#### Data shown
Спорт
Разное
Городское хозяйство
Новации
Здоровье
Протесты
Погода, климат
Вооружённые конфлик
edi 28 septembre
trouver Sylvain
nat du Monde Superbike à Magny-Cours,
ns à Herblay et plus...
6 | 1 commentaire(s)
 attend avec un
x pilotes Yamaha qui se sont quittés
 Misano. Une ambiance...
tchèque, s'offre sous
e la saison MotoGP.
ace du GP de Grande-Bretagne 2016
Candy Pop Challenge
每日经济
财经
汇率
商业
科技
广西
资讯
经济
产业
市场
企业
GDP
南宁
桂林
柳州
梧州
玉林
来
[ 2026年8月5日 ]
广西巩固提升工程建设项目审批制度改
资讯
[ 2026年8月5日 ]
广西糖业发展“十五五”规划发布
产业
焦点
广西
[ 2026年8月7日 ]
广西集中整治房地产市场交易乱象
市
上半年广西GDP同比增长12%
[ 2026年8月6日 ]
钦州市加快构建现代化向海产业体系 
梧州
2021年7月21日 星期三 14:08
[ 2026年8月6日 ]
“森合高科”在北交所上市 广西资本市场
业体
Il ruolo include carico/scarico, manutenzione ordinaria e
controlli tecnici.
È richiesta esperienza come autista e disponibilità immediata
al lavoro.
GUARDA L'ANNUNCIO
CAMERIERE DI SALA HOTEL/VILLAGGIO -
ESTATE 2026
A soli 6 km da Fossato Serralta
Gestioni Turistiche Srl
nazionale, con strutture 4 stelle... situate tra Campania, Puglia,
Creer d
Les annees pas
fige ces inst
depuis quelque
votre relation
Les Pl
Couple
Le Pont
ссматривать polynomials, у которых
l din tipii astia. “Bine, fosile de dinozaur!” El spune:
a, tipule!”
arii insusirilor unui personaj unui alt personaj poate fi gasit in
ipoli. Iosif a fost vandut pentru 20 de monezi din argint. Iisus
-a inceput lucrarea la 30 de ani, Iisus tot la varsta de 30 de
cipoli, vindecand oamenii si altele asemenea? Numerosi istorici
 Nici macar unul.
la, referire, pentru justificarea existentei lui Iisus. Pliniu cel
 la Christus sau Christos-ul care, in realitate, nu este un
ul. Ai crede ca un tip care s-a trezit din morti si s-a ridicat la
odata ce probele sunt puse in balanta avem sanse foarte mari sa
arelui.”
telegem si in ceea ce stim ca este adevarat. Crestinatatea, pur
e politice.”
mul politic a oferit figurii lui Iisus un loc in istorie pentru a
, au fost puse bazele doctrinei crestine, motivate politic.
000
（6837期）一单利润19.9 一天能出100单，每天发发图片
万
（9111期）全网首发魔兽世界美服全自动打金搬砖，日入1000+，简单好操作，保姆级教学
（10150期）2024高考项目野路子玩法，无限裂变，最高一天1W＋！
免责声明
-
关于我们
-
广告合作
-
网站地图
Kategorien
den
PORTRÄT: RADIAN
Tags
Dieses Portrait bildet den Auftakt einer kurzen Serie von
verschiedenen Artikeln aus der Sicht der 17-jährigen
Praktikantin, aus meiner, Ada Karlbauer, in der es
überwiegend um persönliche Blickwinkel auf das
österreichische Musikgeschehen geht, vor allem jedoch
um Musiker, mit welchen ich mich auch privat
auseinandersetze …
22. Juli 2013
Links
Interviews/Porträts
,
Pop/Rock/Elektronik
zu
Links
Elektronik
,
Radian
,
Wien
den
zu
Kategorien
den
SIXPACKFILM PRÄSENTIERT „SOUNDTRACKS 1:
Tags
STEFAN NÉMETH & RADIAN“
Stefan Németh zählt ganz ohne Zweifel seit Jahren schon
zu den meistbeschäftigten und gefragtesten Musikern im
########
● Task description
Format everything from the start of the rows down through the line containing "telegem si in" as a JSON list of strings, one string per line, with blank lines left out.

● Result of this task
[
  "Спорт",
  "Разное",
  "Городское хозяйство",
  "Новации",
  "Здоровье",
  "Протесты",
  "Погода, климат",
  "Вооружённые конфлик",
  "edi 28 septembre",
  "trouver Sylvain",
  "nat du Monde Superbike à Magny-Cours,",
  "ns à Herblay et plus...",
  "6 | 1 commentaire(s)",
  " attend avec un",
  "x pilotes Yamaha qui se sont quittés",
  " Misano. Une ambiance...",
  "tchèque, s'offre sous",
  "e la saison MotoGP.",
  "ace du GP de Grande-Bretagne 2016",
  "Candy Pop Challenge",
  "每日经济",
  "财经",
  "汇率",
  "商业",
  "科技",
  "广西",
  "资讯",
  "经济",
  "产业",
  "市场",
  "企业",
  "GDP",
  "南宁",
  "桂林",
  "柳州",
  "梧州",
  "玉林",
  "来",
  "[ 2026年8月5日 ]",
  "广西巩固提升工程建设项目审批制度改",
  "资讯",
  "[ 2026年8月5日 ]",
  "广西糖业发展“十五五”规划发布",
  "产业",
  "焦点",
  "广西",
  "[ 2026年8月7日 ]",
  "广西集中整治房地产市场交易乱象",
  "市",
  "上半年广西GDP同比增长12%",
  "[ 2026年8月6日 ]",
  "钦州市加快构建现代化向海产业体系 ",
  "梧州",
  "2021年7月21日 星期三 14:08",
  "[ 2026年8月6日 ]",
  "“森合高科”在北交所上市 广西资本市场",
  "业体",
  "Il ruolo include carico/scarico, manutenzione ordinaria e",
  "controlli tecnici.",
  "È richiesta esperienza come autista e disponibilità immediata",
  "al lavoro.",
  "GUARDA L'ANNUNCIO",
  "CAMERIERE DI SALA HOTEL/VILLAGGIO -",
  "ESTATE 2026",
  "A soli 6 km da Fossato Serralta",
  "Gestioni Turistiche Srl",
  "nazionale, con strutture 4 stelle... situate tra Campania, Puglia,",
  "Creer d",
  "Les annees pas",
  "fige ces inst",
  "depuis quelque",
  "votre relation",
  "Les Pl",
  "Couple",
  "Le Pont",
  "ссматривать polynomials, у которых",
  "l din tipii astia. “Bine, fosile de dinozaur!” El spune:",
  "a, tipule!”",
  "arii insusirilor unui personaj unui alt personaj poate fi gasit in",
  "ipoli. Iosif a fost vandut pentru 20 de monezi din argint. Iisus",
  "-a inceput lucrarea la 30 de ani, Iisus tot la varsta de 30 de",
  "cipoli, vindecand oamenii si altele asemenea? Numerosi istorici",
  " Nici macar unul.",
  "la, referire, pentru justificarea existentei lui Iisus. Pliniu cel",
  " la Christus sau Christos-ul care, in realitate, nu este un",
  "ul. Ai crede ca un tip care s-a trezit din morti si s-a ridicat la",
  "odata ce probele sunt puse in balanta avem sanse foarte mari sa",
  "arelui.”",
  "telegem si in ceea ce stim ca este adevarat. Crestinatatea, pur"
]